Si, contrairement à l’Afrique et à l’Amérique latine, l’Europe n’est plus un terreau fertile pour les prophéties messianiques, elle reste marquée par un événement majeur : les croisades. Aujourd’hui encore, chrétien, croisé et Européen se confondent dans l’imagination populaire arabe, même si la présence chrétienne est antérieure à celle de l’islam.  » La première croisade proclamée en 1095 n’était pas seulement une opération militaire pour délivrer Jérusalem mais aussi pour convertir les musulmans, rappelle l’historien André Vauchez. C’était une guerre coloniale avec une dimension eschatologique évidente, et qui a duré trois siècles.  »

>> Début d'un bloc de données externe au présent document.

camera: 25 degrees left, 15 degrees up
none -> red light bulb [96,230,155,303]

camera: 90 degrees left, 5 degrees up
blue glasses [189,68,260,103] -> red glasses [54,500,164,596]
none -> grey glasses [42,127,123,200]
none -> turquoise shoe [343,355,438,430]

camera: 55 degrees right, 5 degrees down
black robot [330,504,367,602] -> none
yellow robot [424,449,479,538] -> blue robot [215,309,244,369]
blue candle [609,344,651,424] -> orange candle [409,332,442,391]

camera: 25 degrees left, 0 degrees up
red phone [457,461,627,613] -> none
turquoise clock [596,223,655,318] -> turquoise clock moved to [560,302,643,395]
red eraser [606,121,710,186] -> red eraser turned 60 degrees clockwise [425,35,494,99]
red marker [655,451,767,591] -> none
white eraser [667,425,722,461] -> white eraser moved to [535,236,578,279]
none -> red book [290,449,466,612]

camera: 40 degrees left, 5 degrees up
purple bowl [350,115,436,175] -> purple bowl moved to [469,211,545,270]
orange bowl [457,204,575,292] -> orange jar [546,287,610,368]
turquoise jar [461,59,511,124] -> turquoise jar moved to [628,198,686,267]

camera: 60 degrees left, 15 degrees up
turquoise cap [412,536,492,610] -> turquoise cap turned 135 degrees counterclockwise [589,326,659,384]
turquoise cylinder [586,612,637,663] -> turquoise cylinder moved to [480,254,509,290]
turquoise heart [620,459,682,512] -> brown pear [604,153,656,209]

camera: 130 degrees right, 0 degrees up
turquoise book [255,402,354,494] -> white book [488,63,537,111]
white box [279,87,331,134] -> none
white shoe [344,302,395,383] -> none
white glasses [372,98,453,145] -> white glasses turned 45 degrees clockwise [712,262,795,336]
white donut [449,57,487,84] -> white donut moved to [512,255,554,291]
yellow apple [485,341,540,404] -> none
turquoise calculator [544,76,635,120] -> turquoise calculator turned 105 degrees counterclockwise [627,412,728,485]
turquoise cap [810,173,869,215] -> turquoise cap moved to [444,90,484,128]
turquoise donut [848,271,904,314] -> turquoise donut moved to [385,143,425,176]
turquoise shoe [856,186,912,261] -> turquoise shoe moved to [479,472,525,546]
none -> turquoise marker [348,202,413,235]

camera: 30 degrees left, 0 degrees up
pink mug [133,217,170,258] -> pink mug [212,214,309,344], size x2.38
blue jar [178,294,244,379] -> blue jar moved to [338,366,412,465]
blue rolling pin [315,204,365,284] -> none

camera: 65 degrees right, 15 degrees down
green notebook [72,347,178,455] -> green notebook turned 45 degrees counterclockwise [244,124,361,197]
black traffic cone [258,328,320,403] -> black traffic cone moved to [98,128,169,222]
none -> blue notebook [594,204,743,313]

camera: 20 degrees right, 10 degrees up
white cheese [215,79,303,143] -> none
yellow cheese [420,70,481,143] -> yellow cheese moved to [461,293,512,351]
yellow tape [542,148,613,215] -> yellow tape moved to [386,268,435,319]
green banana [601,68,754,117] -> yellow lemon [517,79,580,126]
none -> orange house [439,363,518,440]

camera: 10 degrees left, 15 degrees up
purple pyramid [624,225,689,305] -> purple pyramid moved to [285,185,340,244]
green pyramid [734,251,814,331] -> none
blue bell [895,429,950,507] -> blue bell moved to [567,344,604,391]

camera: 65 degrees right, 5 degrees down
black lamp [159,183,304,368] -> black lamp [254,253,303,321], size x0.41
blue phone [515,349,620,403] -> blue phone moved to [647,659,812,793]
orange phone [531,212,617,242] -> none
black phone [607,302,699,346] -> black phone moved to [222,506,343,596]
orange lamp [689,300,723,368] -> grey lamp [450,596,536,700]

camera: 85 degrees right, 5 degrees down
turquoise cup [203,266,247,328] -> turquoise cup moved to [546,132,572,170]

Certains voient dans la position en pointe de la France dans le dossier syrien, où elle s’est époumonée à réclamer des frappes contre le régime de Bachar al-Assad, de vieux restes de cet esprit colonial. Quant à la désastreuse expédition de Bush en Irak, elle continue de faire ressentir ses effets néfastes jusqu’aujourd’hui. De l’Etat islamique aux attentats de Paris, le monde assiste éberlué à des répliques d’une vengeance qui ne s’assouvit pas.